▶ [Objective 1]:
In the Lean UX book review, what does qualitative research tell you?

▶ [Passage to read]:
----

Great introduction for people who don't really know much about UX Design. It was well written, pretty funny, and valuable. Only downside for me was that it seemed a little bit repetitive. Still worth the read though!
The introduction of the book talked about what Lean UX is and isn’t. It was compared to Agile Design and User-Centered Design, which meant nothing to me, to be honest. The actual definition was irrelevant to why I was reading this book - I care more about the practice and benefits of Lean UX. But the rest of the book got into the meat of that.
Lean UX can be summarized into 3 principles:
1. Do research. Ask questions, make hypotheses. 2. Validate. Answer questions, test hypotheses. 3. Iterate. Take answers and data, and then make adjustments.
Research is extremely important not just because it tells you whether your product or service is viable, but because it saves you time and money. The key to Lean UX is doing research and avoiding problems before they come up. Don't waste your resources.
"Lean UX isn’t about adding features to a product, it’s about figuring out which metrics drive a business.”
The author talked about the 2 different kinds of research you can do: quantitative and qualitative. "Quantitative research tells you what your problem is. Qualitative research tells you why you have that problem."

----

▶ [Objective 2]:
Copy the dataset rows from the line with "individuali at (552, 245)" through the end of the dataset rows, leaving out the pictures.

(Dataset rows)
----

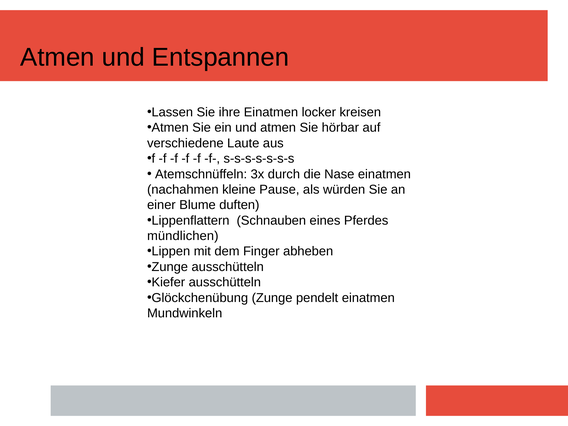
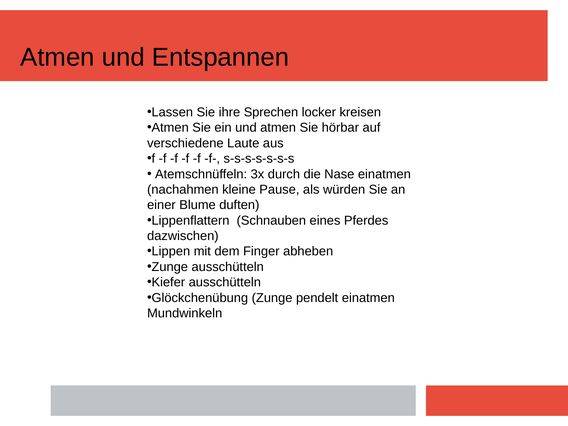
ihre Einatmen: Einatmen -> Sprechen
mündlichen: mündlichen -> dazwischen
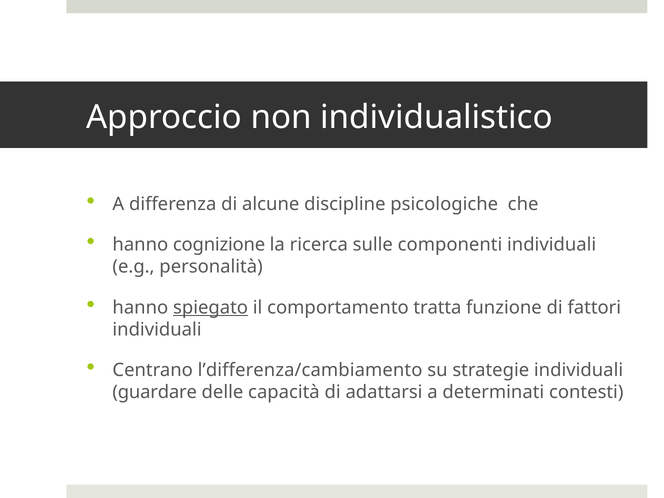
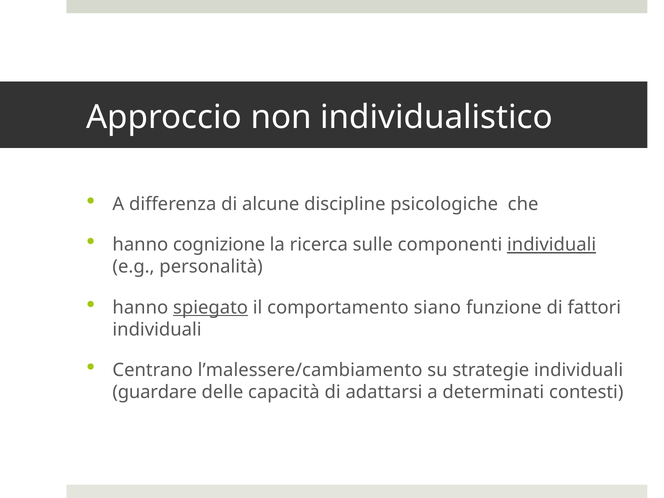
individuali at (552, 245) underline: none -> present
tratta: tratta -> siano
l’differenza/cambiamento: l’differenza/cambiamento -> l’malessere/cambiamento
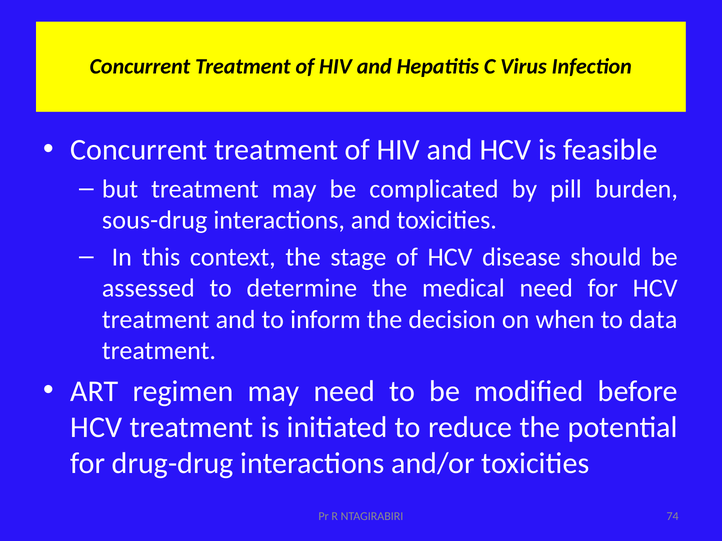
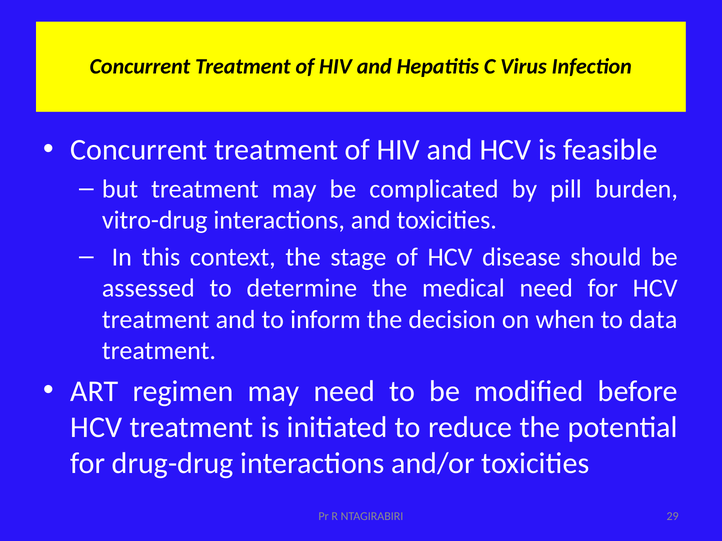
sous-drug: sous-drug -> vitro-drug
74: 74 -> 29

----

▶ [Complete answer 1]:
Qualitative research tells you why you have that problem.

▶ [Complete answer 2]:
individuali at (552, 245) underline: none -> present
tratta: tratta -> siano
l’differenza/cambiamento: l’differenza/cambiamento -> l’malessere/cambiamento
sous-drug: sous-drug -> vitro-drug
74: 74 -> 29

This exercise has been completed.